Fine-grained control over retrieval parameters per source.

from meshflow.intelligence.knowledge import KnowledgeSource

ks = KnowledgeSource(
    source="legal_docs/",   # file path, directory, URL, raw text, or VectorStore
    chunk_size=300,
    overlap=30,
    top_k=5,
)
results = ks.retrieve("indemnification clauses")

source can be:

  • A file path (.txt, .md, .py, .json, .yaml, .csv, .pdf)
  • A directory path (all matching files loaded recursively)
  • A raw text string (chunked and indexed in-memory)
  • A VectorStore instance (used directly)

AgentKnowledge

Aggregates multiple sources and retrieves across all of them.

from meshflow.intelligence.knowledge import AgentKnowledge, KnowledgeSource, VectorStore

knowledge = AgentKnowledge(
    sources=[
        "contracts/",                                      # directory
        KnowledgeSource(source="policy.md", top_k=3),     # single file
        VectorStore.from_texts(["raw fact 1", "raw fact 2"]),
    ],
    top_k=5,   # total chunks returned across all sources
)

chunks = knowledge.retrieve("Force majeure clauses")
context = knowledge.context_string("Force majeure", max_chars=2000)

context_blocks_cached()

Returns Anthropic cache_control message blocks for prompt caching:

blocks = knowledge.context_blocks_cached("HIPAA PHI handling", max_chars=2000)
messages = [
    {"role": "user", "content": [
        *blocks,
        {"type": "text", "text": f"Task: {task}"},
    ]}
]

Each chunk becomes a {"type": "text", "text": "...", "cache_control": {"type": "ephemeral"}} block, enabling Anthropic server-side caching of frequently-used knowledge.

Embedding Chain

The embedding backend is selected automatically (no configuration needed):

Priority Provider Dependency Quality
1 sentence-transformers (all-MiniLM-L6-v2) pip install sentence-transformers High
2 numpy bag-of-words (1024-dim) pip install numpy Medium
3 char n-gram hashing (512-dim) none Baseline

HybridRetriever — BM25 + Dense RRF

HybridRetriever combines sparse BM25 keyword search with dense vector similarity using Reciprocal Rank Fusion (RRF).

from meshflow.intelligence.rag import HybridRetriever

retriever = HybridRetriever(
    texts=["doc chunk 1", "doc chunk 2", "doc chunk 3"],
    bm25_weight=0.4,    # weight for BM25 scores
    dense_weight=0.6,   # weight for embedding scores
)
results = retriever.query("contract termination", top_k=3)

agent = Agent(name="a", role="researcher", knowledge=[retriever])

SelfCorrectingRAG — Retrieve → Grade → Refine

SelfCorrectingRAG runs a retrieve-then-grade loop: if retrieved chunks score below the relevance threshold, it refines the query and retrieves again.
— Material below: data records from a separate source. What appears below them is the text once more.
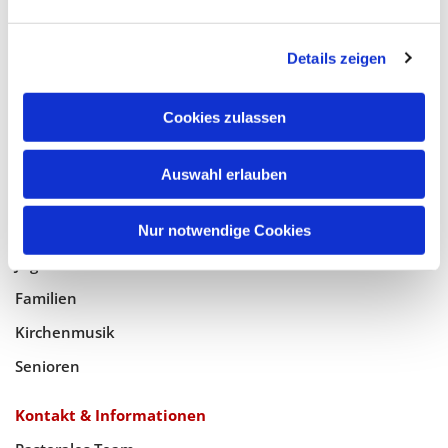
Glaube
Details zeigen
Gottesdienste
Bistumswallfahrt
Cookies zulassen
Geistlicher Raum
Auswahl erlauben
Taufe, Kommunion & Trauung
Pfarreileben
Nur notwendige Cookies
Jugend
Familien
Kirchenmusik
Senioren
Kontakt & Informationen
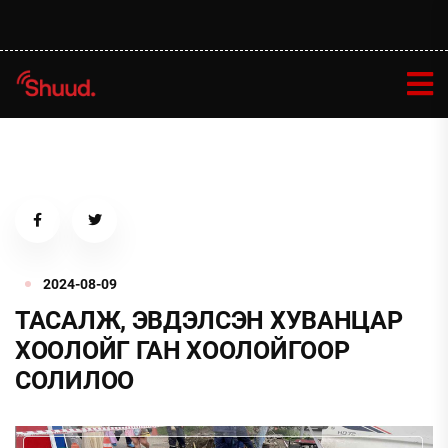
2024-08-09
ТАСАЛЖ, ЭВДЭЛСЭН ХУВАНЦАР
ХООЛОЙГ ГАН ХООЛОЙГООР
СОЛИЛОО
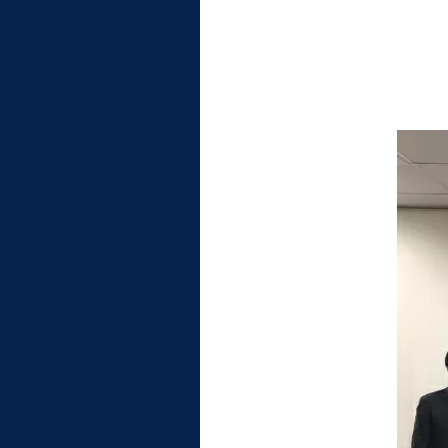
統合情報機構（図書館部
門・ITセキュリティ部門）
学生支援・保健管理機構
環境安全管理室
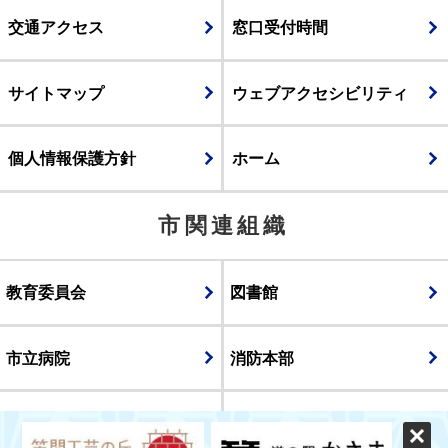
交通アクセス
窓口受付時間
サイトマップ
ウェブアクセシビリティ
個人情報保護方針
ホーム
市関連組織
教育委員会
図書館
市立病院
消防本部
議会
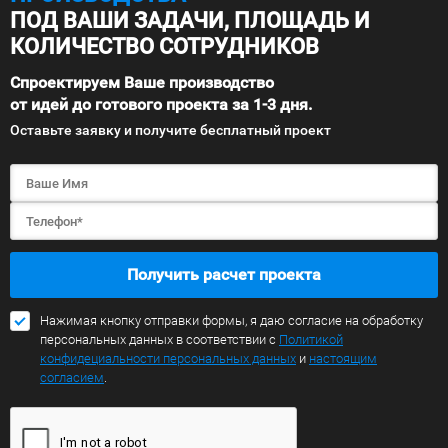
ПОД ВАШИ ЗАДАЧИ, ПЛОЩАДЬ И
КОЛИЧЕСТВО СОТРУДНИКОВ
Спроектируем Ваше производство
от идей до готового проекта за 1-3 дня.
Оставьте заявку и получите бесплатный проект
Получить расчет проекта
Нажимая кнопку отправки формы, я даю согласие на обработку
персональных данных в соответствии с
Политикой
конфидециальности персональных данных
и
настоящим
согласием
.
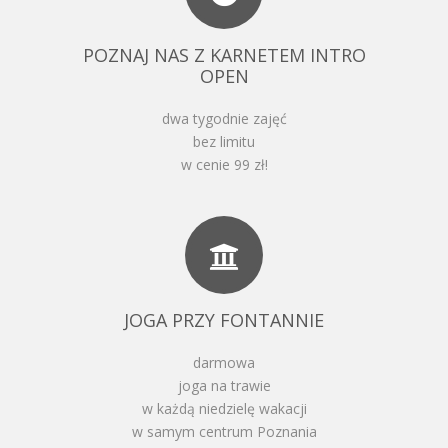
POZNAJ NAS Z KARNETEM INTRO
OPEN
dwa tygodnie zajęć
bez limitu
w cenie 99 zł!
JOGA PRZY FONTANNIE
darmowa
joga na trawie
w każdą niedzielę wakacji
w samym centrum Poznania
from meshflow.intelligence.rag import SelfCorrectingRAG

rag = SelfCorrectingRAG(
    retriever=retriever,
    threshold=0.7,     # minimum relevance score to accept chunks
    max_rounds=3,      # maximum refinement iterations
)
# Used as a knowledge source in Agent
agent = Agent(name="a", role="researcher", knowledge=[rag])

RAGTokenBudget

Limits the total token count of retrieved context to control cost.

from meshflow.intelligence.rag import RAGTokenBudget

budget = RAGTokenBudget(max_tokens=1500)
trimmed = budget.trim(chunks)   # list[str] — truncated to fit the budget

When a TokenBudgetTracker is active, AgentKnowledge.retrieve() automatically trims RAG context to 15% of the remaining token budget.